Data to process:

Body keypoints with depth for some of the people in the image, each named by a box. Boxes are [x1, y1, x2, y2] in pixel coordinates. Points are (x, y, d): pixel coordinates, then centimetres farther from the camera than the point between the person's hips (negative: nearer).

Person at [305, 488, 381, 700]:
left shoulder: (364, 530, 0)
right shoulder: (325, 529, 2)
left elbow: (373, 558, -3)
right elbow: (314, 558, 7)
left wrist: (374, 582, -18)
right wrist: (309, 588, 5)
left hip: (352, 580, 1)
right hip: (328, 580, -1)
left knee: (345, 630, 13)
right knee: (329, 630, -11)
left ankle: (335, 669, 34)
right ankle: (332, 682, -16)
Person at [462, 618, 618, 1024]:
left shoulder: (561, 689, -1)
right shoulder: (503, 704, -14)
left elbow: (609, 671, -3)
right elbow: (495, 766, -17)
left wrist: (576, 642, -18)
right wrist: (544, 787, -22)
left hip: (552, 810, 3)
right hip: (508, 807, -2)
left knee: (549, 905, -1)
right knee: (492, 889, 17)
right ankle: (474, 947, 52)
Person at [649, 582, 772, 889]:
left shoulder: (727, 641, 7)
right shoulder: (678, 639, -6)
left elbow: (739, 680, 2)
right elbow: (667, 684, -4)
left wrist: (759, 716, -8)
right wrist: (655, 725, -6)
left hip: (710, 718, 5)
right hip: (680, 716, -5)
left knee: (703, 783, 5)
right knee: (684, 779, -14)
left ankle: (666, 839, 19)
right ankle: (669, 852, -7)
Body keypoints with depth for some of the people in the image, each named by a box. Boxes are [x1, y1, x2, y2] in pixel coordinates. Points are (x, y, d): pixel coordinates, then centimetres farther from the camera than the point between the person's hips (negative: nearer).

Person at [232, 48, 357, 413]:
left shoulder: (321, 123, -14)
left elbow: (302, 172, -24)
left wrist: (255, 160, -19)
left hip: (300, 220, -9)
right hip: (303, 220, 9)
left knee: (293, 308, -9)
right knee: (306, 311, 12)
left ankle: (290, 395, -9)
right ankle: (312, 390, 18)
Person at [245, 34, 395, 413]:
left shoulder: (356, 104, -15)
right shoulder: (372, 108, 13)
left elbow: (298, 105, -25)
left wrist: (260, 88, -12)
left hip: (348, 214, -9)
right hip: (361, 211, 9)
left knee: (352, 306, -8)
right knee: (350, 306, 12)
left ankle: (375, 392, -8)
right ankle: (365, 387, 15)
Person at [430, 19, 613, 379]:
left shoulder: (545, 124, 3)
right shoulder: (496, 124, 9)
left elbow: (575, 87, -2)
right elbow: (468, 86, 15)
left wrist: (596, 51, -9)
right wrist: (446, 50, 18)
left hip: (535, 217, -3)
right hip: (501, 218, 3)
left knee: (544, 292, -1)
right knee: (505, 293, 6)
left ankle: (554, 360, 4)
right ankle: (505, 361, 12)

What is being asked: Can you reproduce every line of the records above character for character, with nothing added or left out?

Response:
Body keypoints with depth for some of the people in the image, each named by a box. Boxes are [x1, y1, x2, y2] in pixel coordinates. Points are (x, y, d): pixel coordinates, then centimetres farther from the camera than the point between the person's hips (negative: nearer).

Person at [305, 488, 381, 700]:
left shoulder: (364, 530, 0)
right shoulder: (325, 529, 2)
left elbow: (373, 558, -3)
right elbow: (314, 558, 7)
left wrist: (374, 582, -18)
right wrist: (309, 588, 5)
left hip: (352, 580, 1)
right hip: (328, 580, -1)
left knee: (345, 630, 13)
right knee: (329, 630, -11)
left ankle: (335, 669, 34)
right ankle: (332, 682, -16)
Person at [462, 618, 618, 1024]:
left shoulder: (561, 689, -1)
right shoulder: (503, 704, -14)
left elbow: (609, 671, -3)
right elbow: (495, 766, -17)
left wrist: (576, 642, -18)
right wrist: (544, 787, -22)
left hip: (552, 810, 3)
right hip: (508, 807, -2)
left knee: (549, 905, -1)
right knee: (492, 889, 17)
right ankle: (474, 947, 52)
Person at [649, 582, 772, 889]:
left shoulder: (727, 641, 7)
right shoulder: (678, 639, -6)
left elbow: (739, 680, 2)
right elbow: (667, 684, -4)
left wrist: (759, 716, -8)
right wrist: (655, 725, -6)
left hip: (710, 718, 5)
right hip: (680, 716, -5)
left knee: (703, 783, 5)
right knee: (684, 779, -14)
left ankle: (666, 839, 19)
right ankle: (669, 852, -7)
Body keypoints with depth for some of the people in the image, each named by a box. Boxes are [x1, y1, x2, y2] in pixel coordinates. Points are (x, y, d): pixel coordinates, then centimetres farther from the camera than the point between the person's hips (negative: nearer).

Person at [232, 48, 357, 413]:
left shoulder: (321, 123, -14)
left elbow: (302, 172, -24)
left wrist: (255, 160, -19)
left hip: (300, 220, -9)
right hip: (303, 220, 9)
left knee: (293, 308, -9)
right knee: (306, 311, 12)
left ankle: (290, 395, -9)
right ankle: (312, 390, 18)
Person at [245, 34, 395, 413]:
left shoulder: (356, 104, -15)
right shoulder: (372, 108, 13)
left elbow: (298, 105, -25)
left wrist: (260, 88, -12)
left hip: (348, 214, -9)
right hip: (361, 211, 9)
left knee: (352, 306, -8)
right knee: (350, 306, 12)
left ankle: (375, 392, -8)
right ankle: (365, 387, 15)
Person at [430, 19, 613, 379]:
left shoulder: (545, 124, 3)
right shoulder: (496, 124, 9)
left elbow: (575, 87, -2)
right elbow: (468, 86, 15)
left wrist: (596, 51, -9)
right wrist: (446, 50, 18)
left hip: (535, 217, -3)
right hip: (501, 218, 3)
left knee: (544, 292, -1)
right knee: (505, 293, 6)
left ankle: (554, 360, 4)
right ankle: (505, 361, 12)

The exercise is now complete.